* **Task statement**
Show every line in the records that contains the string "axis". Case counts.

_ _ _ _ _

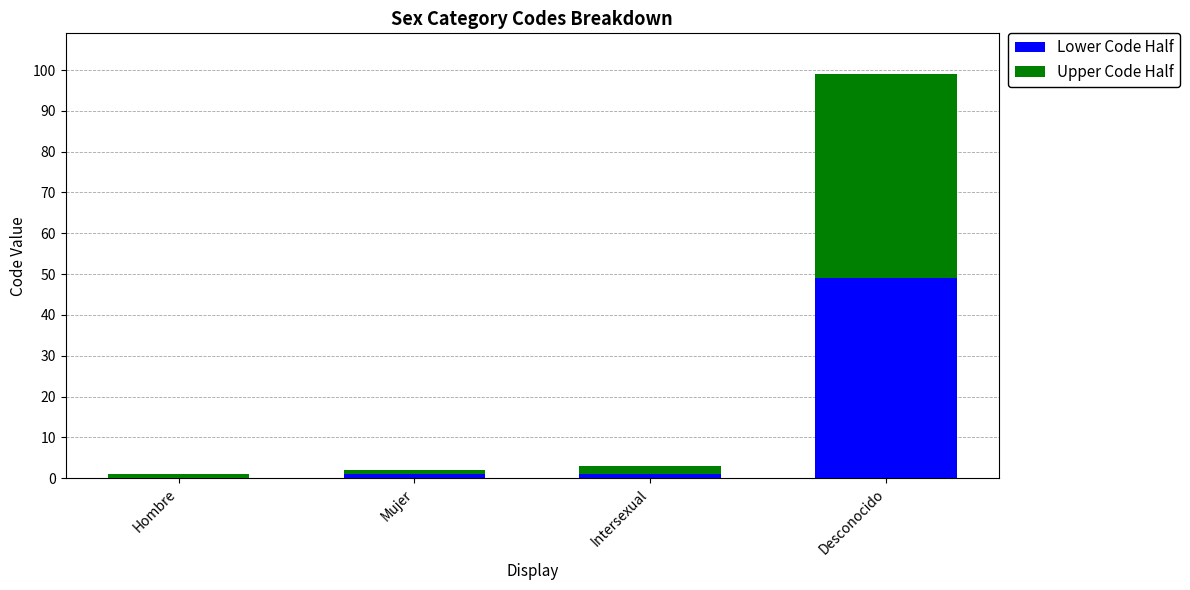

At which category is the sum across all series the highest?

Desconocido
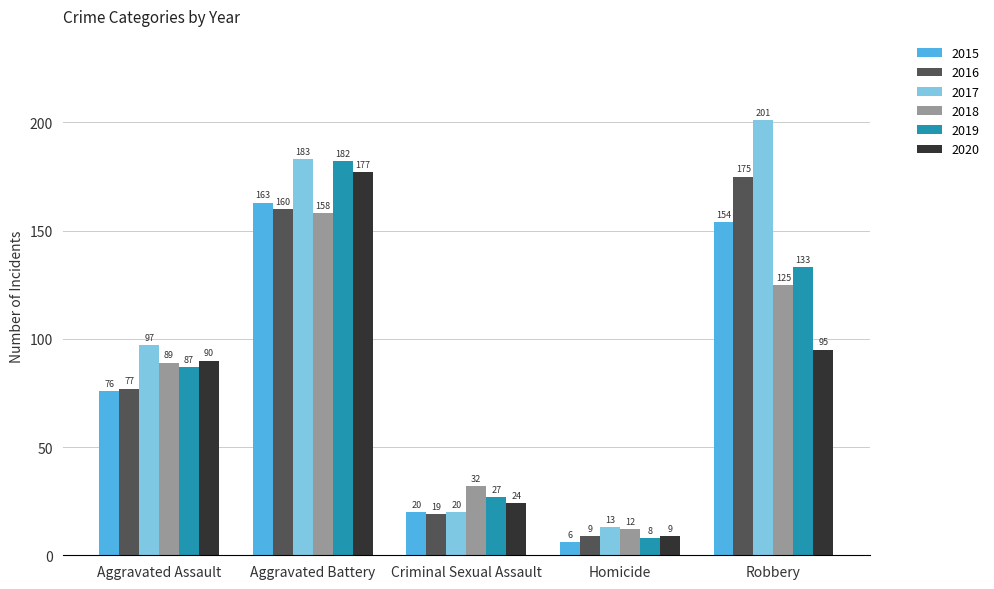

What value does the 2015 series have at Aggravated Battery?

163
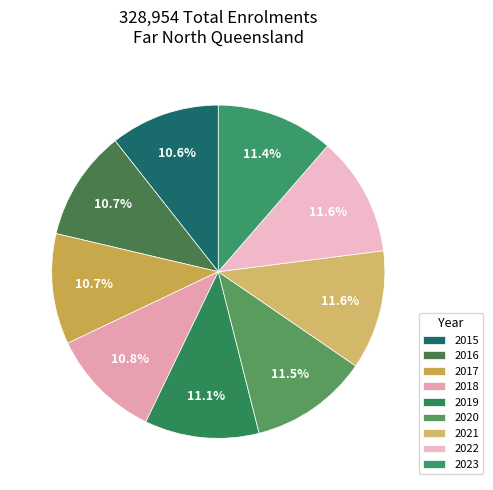

To the nearest percent, what is the difference between the 2017 and 2020 slice percentages?

1%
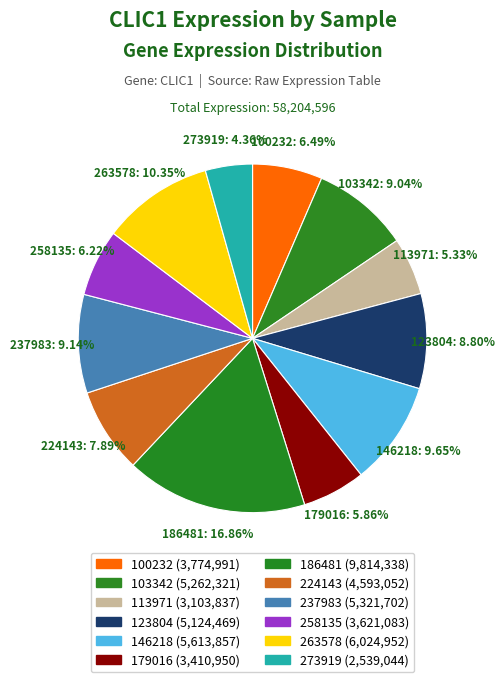

The 224143 slice represents 8% of the pie. True or false?

True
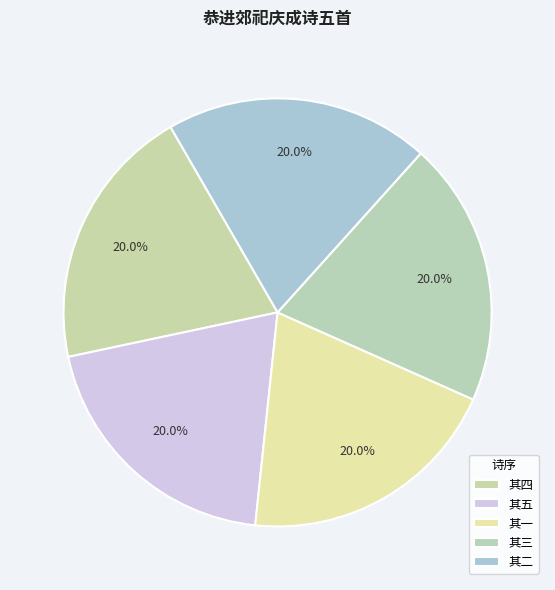

How many slices are in this pie chart?

5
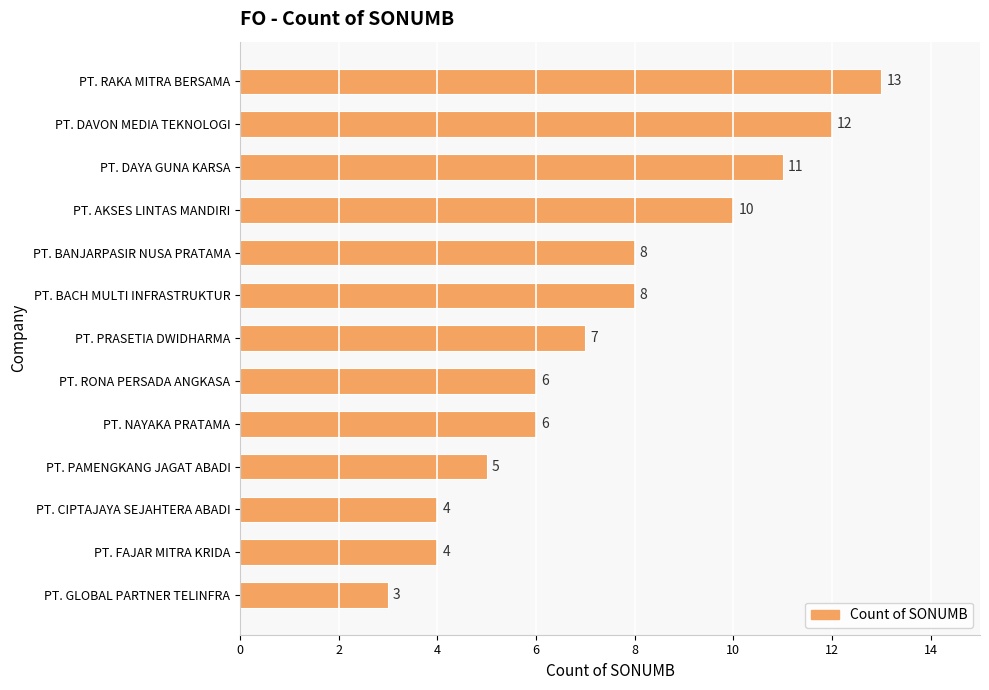

Count the number of categories in the chart.

13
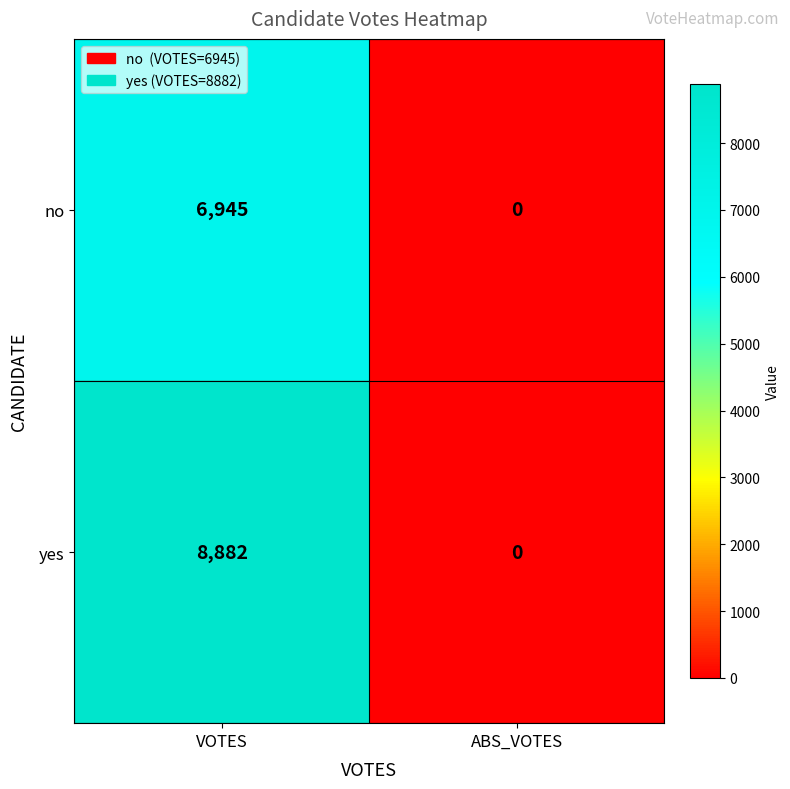

Which series has the widest spread of values?

yes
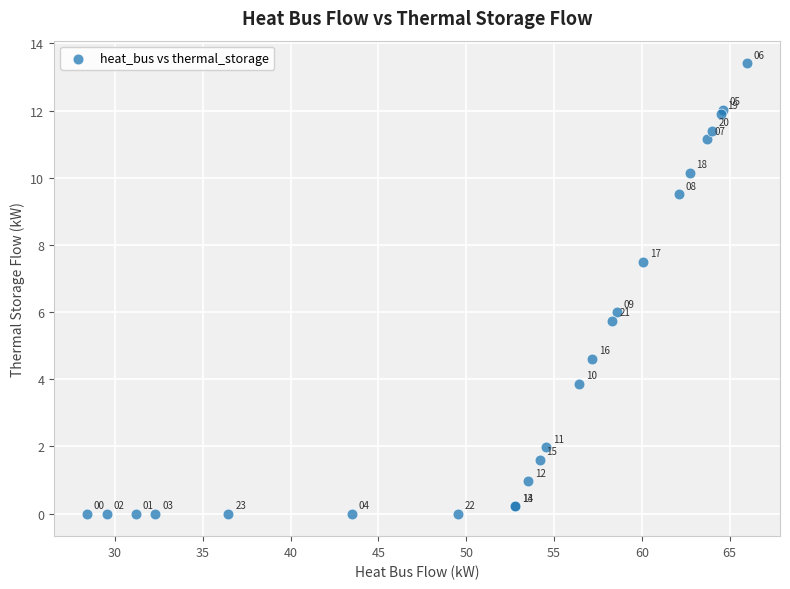

What Y value in the scatter plot is closest to 6?

6.0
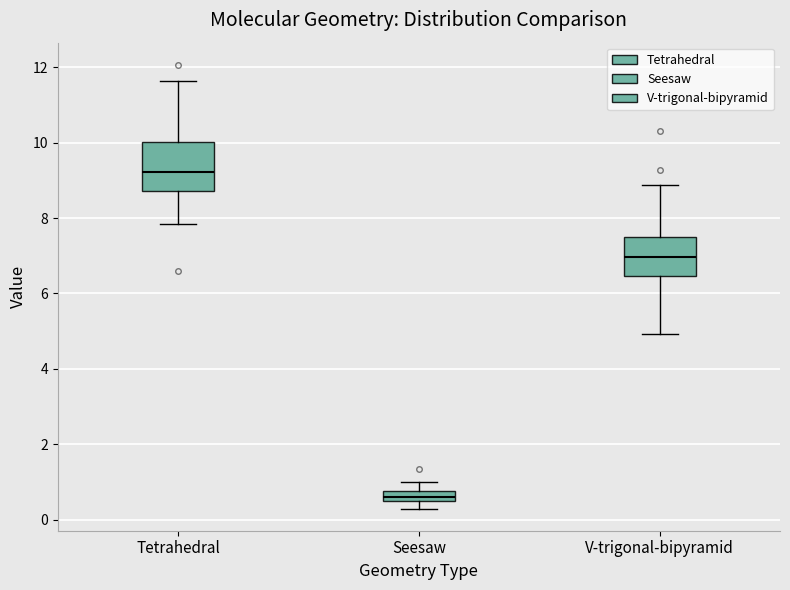

Where does the upper whisker of the box for Seesaw end on the y-axis? The values are not printed on the chart, so give them approximately, as read against the axis.

1.0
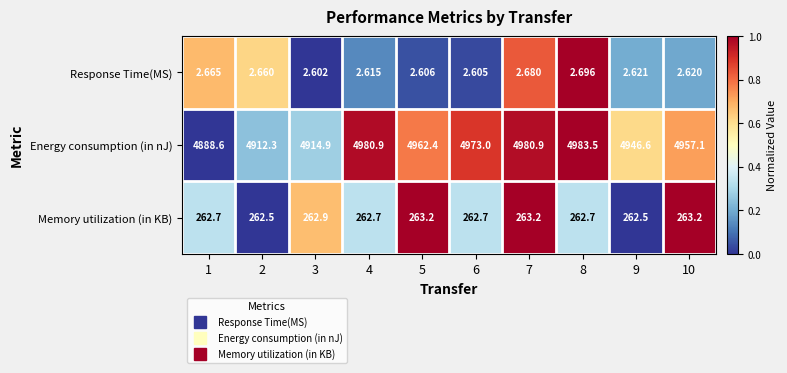

At 4, list the series in order from smallest to largest.

Response Time(MS), Memory utilization (in KB), Energy consumption (in nJ)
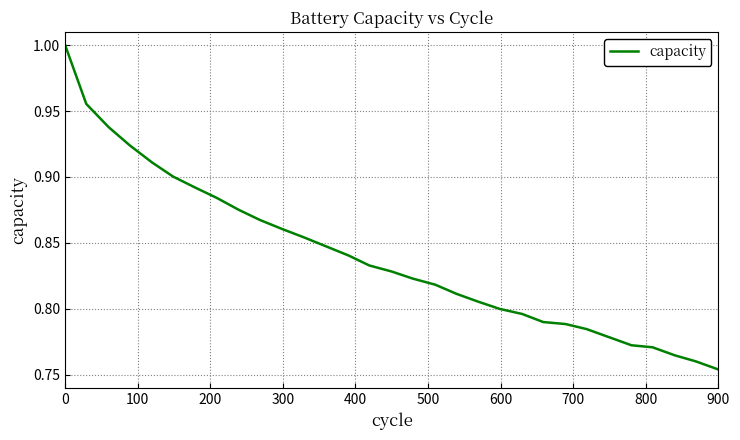

What is the value of the 28th point from the left?

0.8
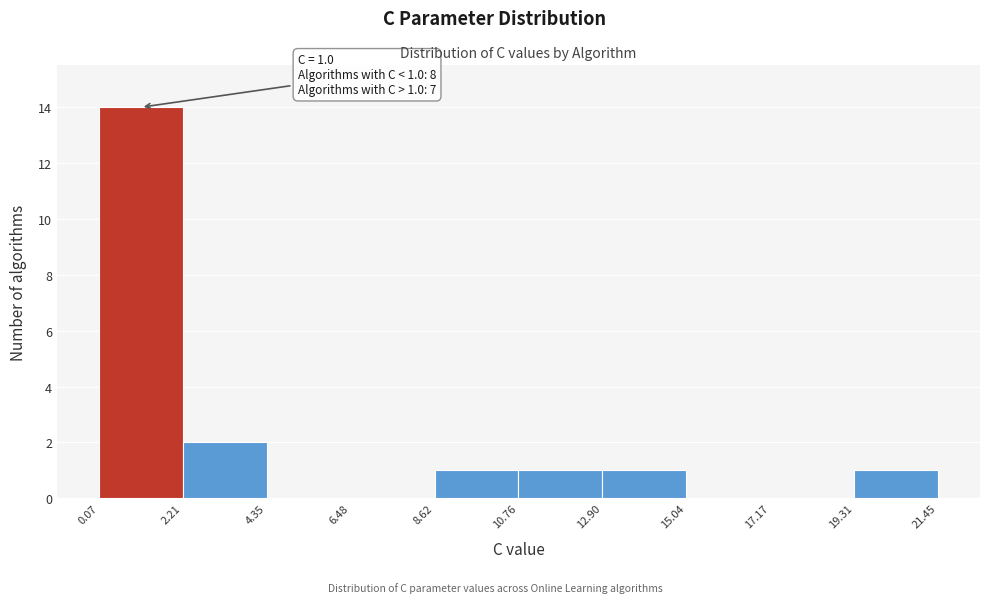

Over which range of the x-axis is the bar tallest?

0.07 to 2.21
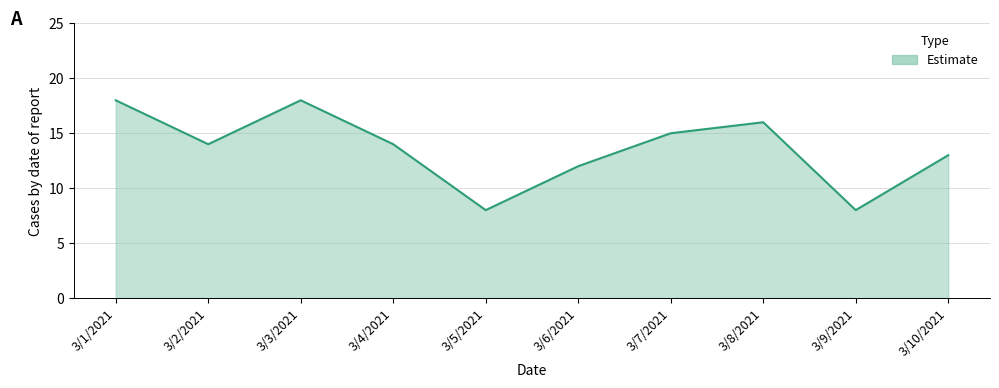

What is the sum of the values at 3/7/2021 and 3/2/2021?

29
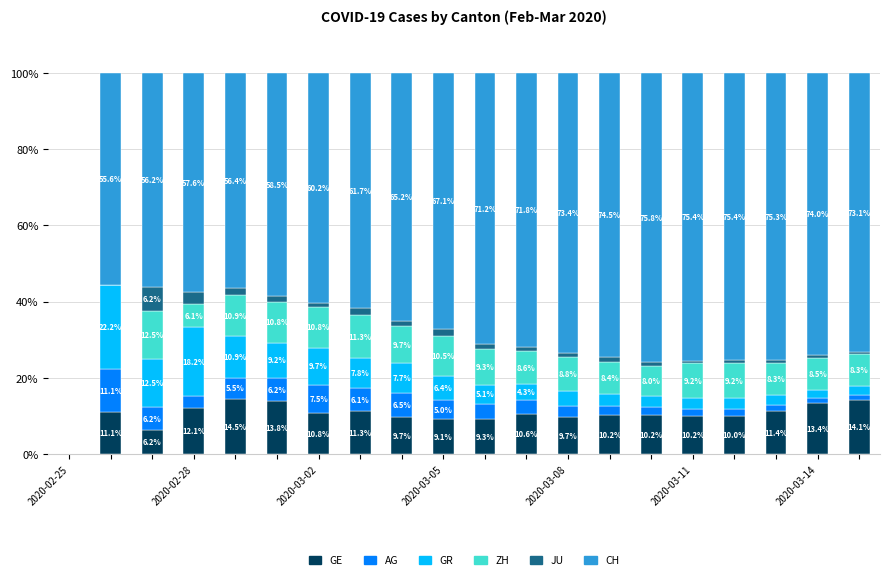

What is the highest value of the GE series?

14.5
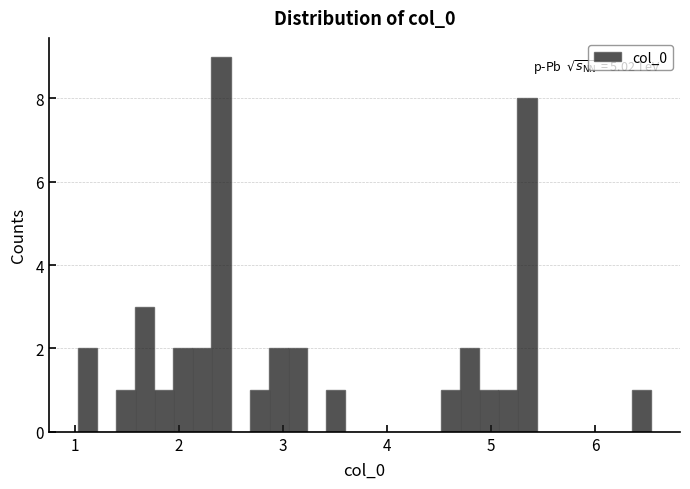

Read against the x-axis, roughly where is the centre of the tallest bar?

2.4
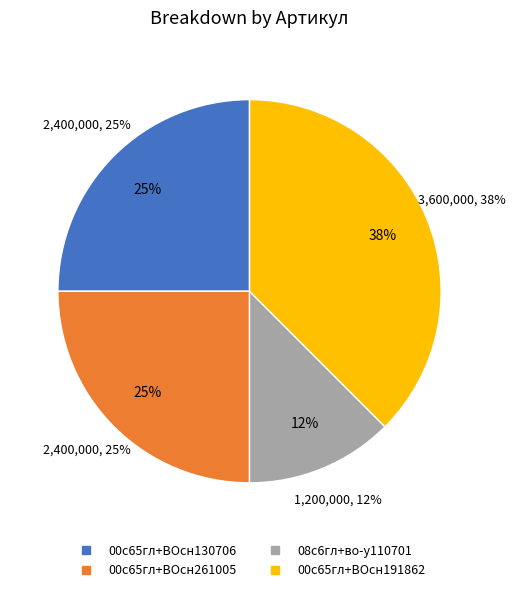

To the nearest percent, what percentage of the pie is 08с6гл+во-у110701?

12%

_ _ _ _ _

* **Result of this task**
Where does the upper whisker of the box for Seesaw end on the y-axis? The values are not printed on the chart, so give them approximately, as read against the axis.
Over which range of the x-axis is the bar tallest?
Read against the x-axis, roughly where is the centre of the tallest bar?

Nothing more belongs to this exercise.